Penderita penyakit kulit psoriasis alami penderitaan psikologi

By , Kamis, 16 Desember 2010 | 14:20 WIB

Penurunan kualitas hidup penderita psoriasis, salah satu radang kulit, menjadi perhatian utama para dermatolog. Pasalnya, penyakit kulit yang tidak bisa disembuhkan ini berdampak langsung pada kehidupan sosial penderitanya sehingga akibatkan depresi.
Sebuah studi yang meneliti kecemasan, depresi, dan kualitas hidup pasien psoriasis yang dipublikasikan dalam Journal American Academy of Dermatology, Mei 2010, menemukan bahwa 40,3% pasien psoriasis mengalami kecemasan. Sementara 26,7% lainnya mengalami depresi. Nilai rata-rata depresi dan kecemasan yang dilaporkan para pasien tersebut sebanding dengan daripada pasien yang didiagnosis terkena kanker payudara--beberapa pasien bahkan lebih buruk.
"Dari hasil studi itu terlihat bahwa psoriasis tidak hanya memengaruhi kulit saja. Dampaknya menyebar pada banyak aspek kualitas hidup seseorang," kata Dr. dr. Tjut Nur Alam Jacoeb, Spesialis Dermatologi yang juga Kepala Departemen Ilmu Kesehatan Kulit dan Kelamin Rumah Sakit Cipto Mangunkusumo, Jakarta.
Psoriasis adalah penyakit kulit radang kulit kronis yang ditandai dengan bercak kemerahan yang tertutup sisik berwarna keperakan berwarna putih bening yang terus menerus mengelupas. Kondisi itu dapat terjadi pada seluruh tubuh, namun lutut, siku, punggung, dan kulit kepala merupakan bagian tubuh yang paling sering terkena.
Lebih lanjut, Tjut Nur Alam mengungkapkan bahwa penderita psoriasis mengalami tekanan psikologis yang berat. "Dari dalam diri penderita timbul rasa malu dengan kondisi yang dialaminya," jelasnya. Sementara kurangnya pengetahuan masyarakat mengenai psoriasis seringkali membuat penderita diperlakukan berbeda yang membuat mereka sulit diterima di komunitasnya. "Saya sering membuat surat keterangan bagi pasien saya yang menjelaskan bahwa psoriasis tidak menular supaya mereka tidak kehilangan pekerjaan," tambah dr. Tjut.
Kondisi tersebut ditambah faktor lain seperti beban kerja, lingkungan dengan tingkat polusi tinggi, dan lain-lain turut mendorong peningkatan penderita psoriasis yang mengalami depresi. Terlebih lagi pengobatan psoriasis menuntut kesabaran tinggi karena memakan waktu bertahun-tahun. Data tahun 2006 menunjukkan dari sekitar 100 pasien psoriasis di Jakarta, sebanyak 66% di antaranya mengalami depresi.

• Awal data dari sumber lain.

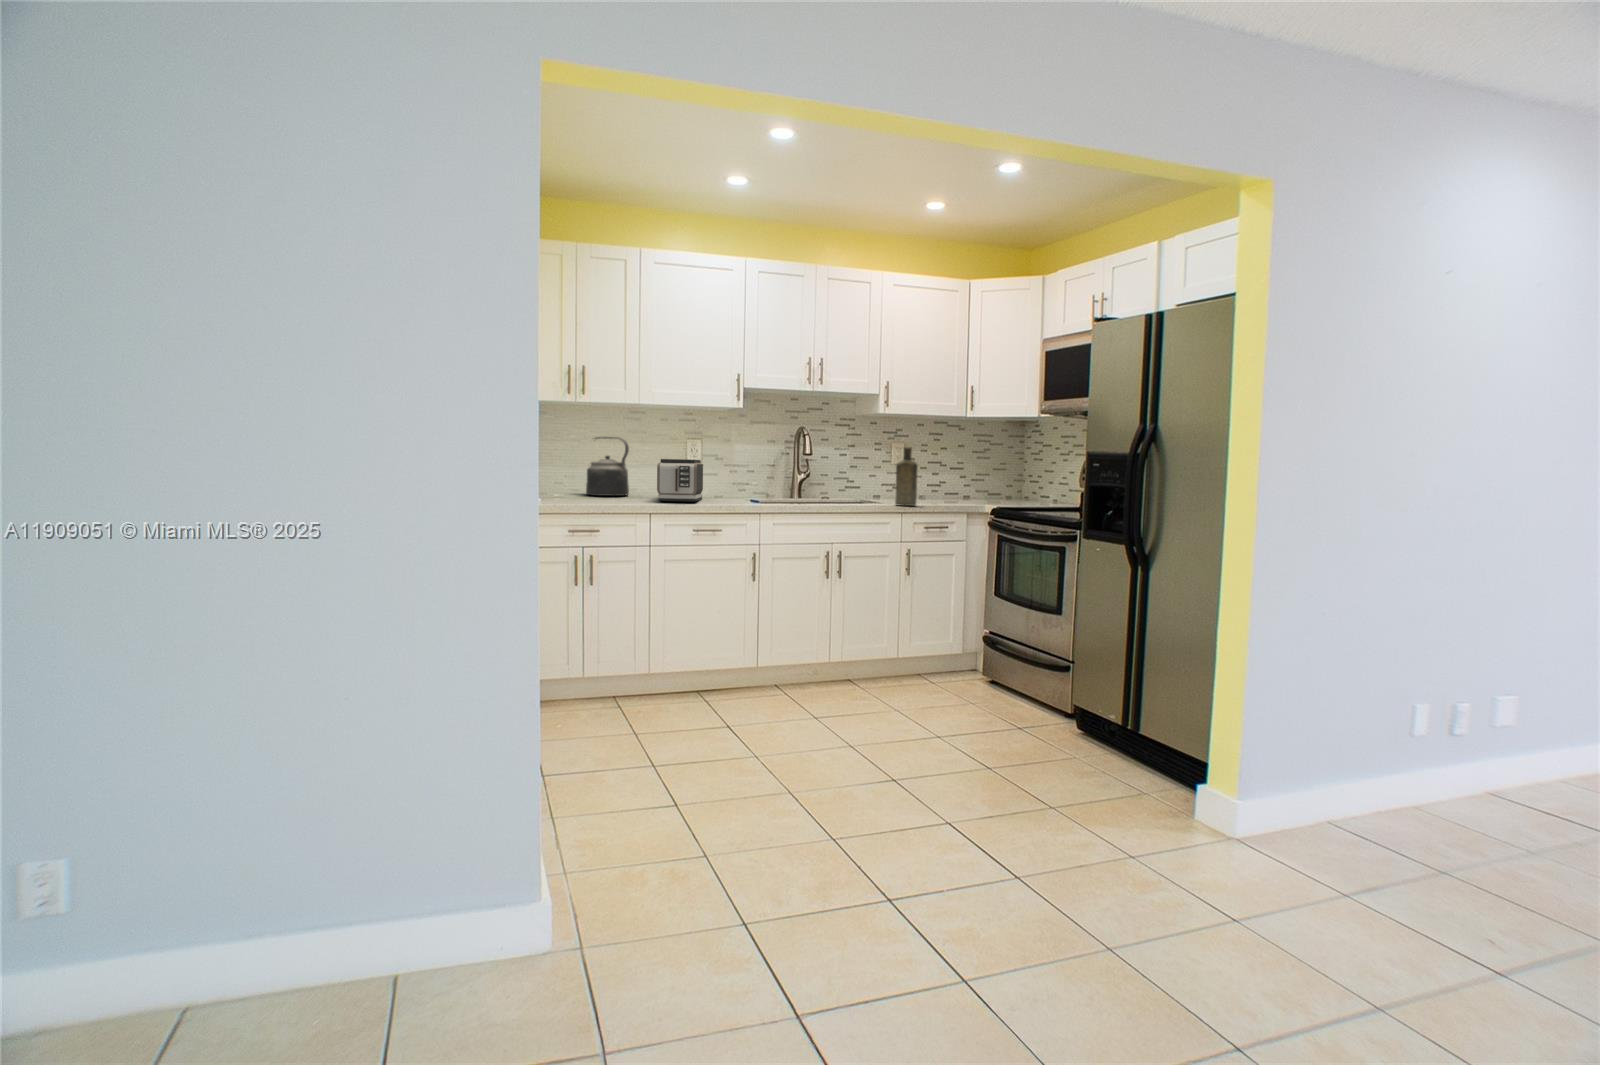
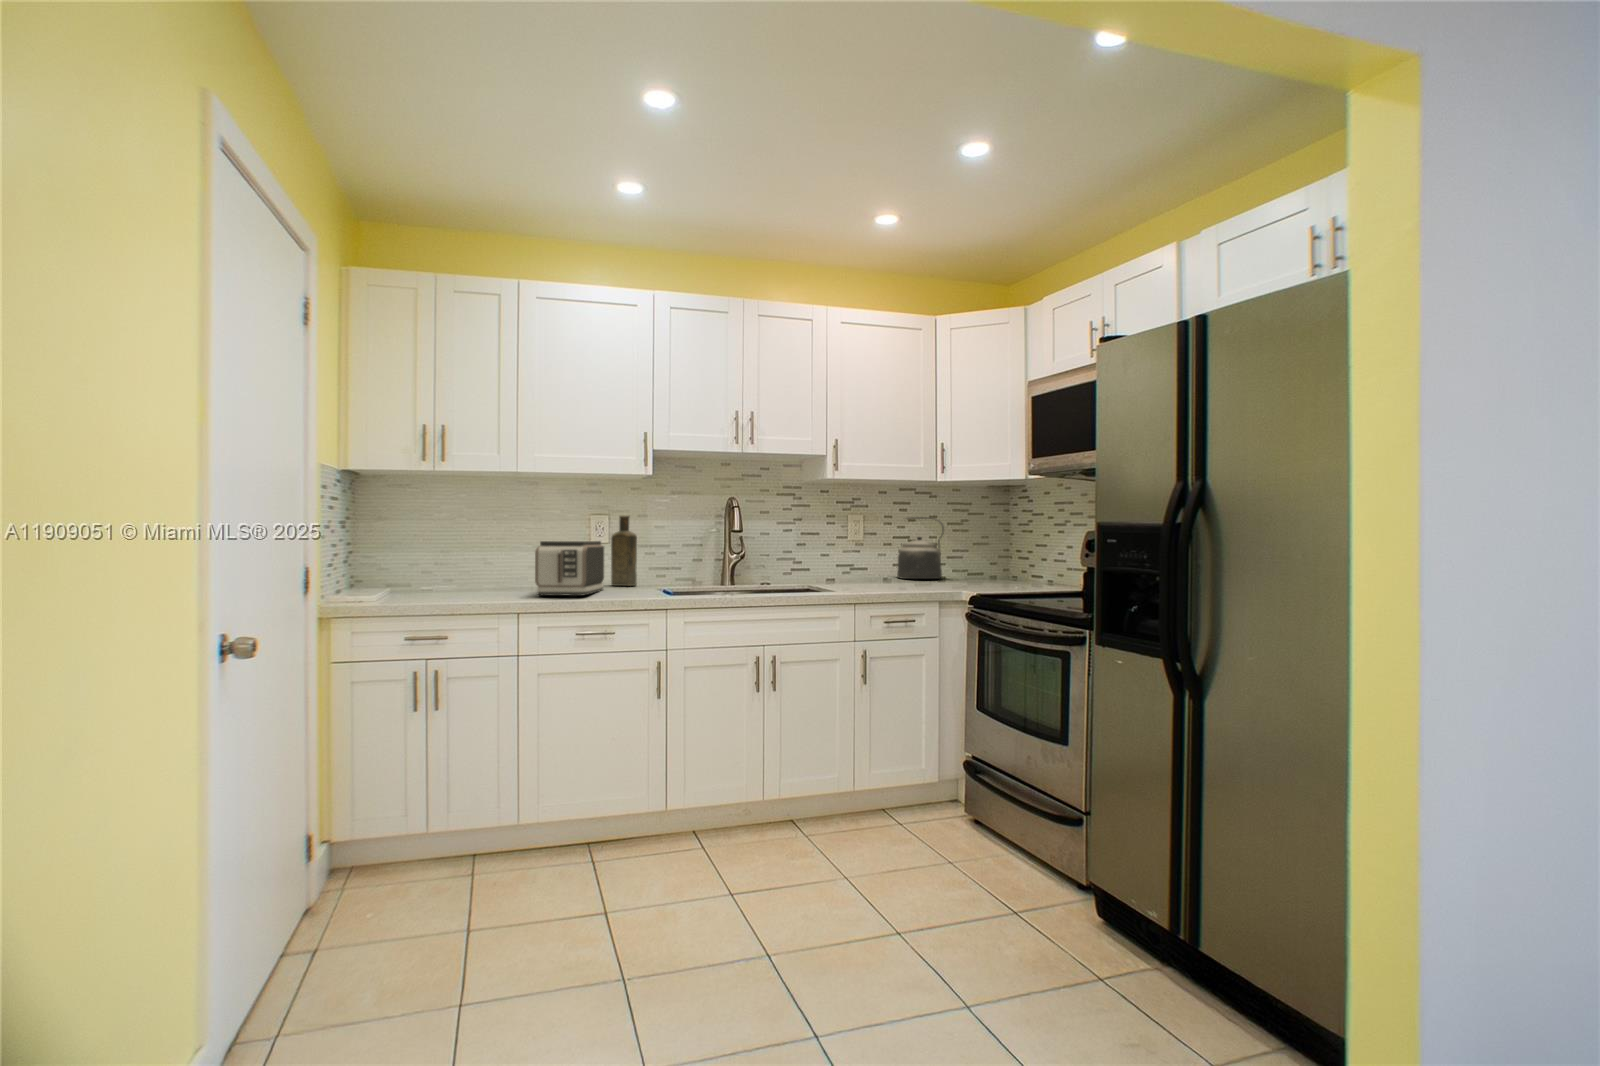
kettle: present [586,437,629,496] -> present [897,517,944,579]
bottle: present [895,447,918,506] -> present [611,515,637,586]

Penyebab penyakit ini belum bisa diketahui secara pasti sampai sekarang. Oleh karena itu, obat dan cara penyembuhan psoriasis secara sempurna belum diketahui. Namun penderita psoriasis bisa menjadi mulus karena siklus kekacauan pergantian sel kulit ini kadang-kadang menjadi normal atau dapat diatasi dengan obat. Masa ini dikenal dengan masa remisi.
Untuk mencapai keadaan remisi, diperlukan kerja sama yang baik antara penderita dengan dokter selama masa perawatan. Menurut dr. Tjut, pasien yang ditanganinya biasanya hanya rajin berobat pada 1-2 tahun pertama. "Setelah merasa sudah lebih baik atau sebaliknya, malah frustrasi dan depresi karena penyakitnya tak kunjung sembuh mereka biasanya berhenti berobat dan baru kembali lagi ketika sudah semakin parah," jelasnya.
Ditemukannya ustekinumab, obat baru hasil rekayasa monokronal antibodi untuk penyakit ini membawa harapan baru bagi penderita psoriasis. Dalam studi yang sama ditemukan bahwa ustekinumab dapat memperbaiki secara signifikan gejala kecemasan dan depresi penderita psoriasis tingkat sedang hingga parah. Dampaknya, kualitas hidup mereka juga menjadi lebih baik. Sayangnya obat ini selain belum tersedia di Indonesia harganya pun amat mahal.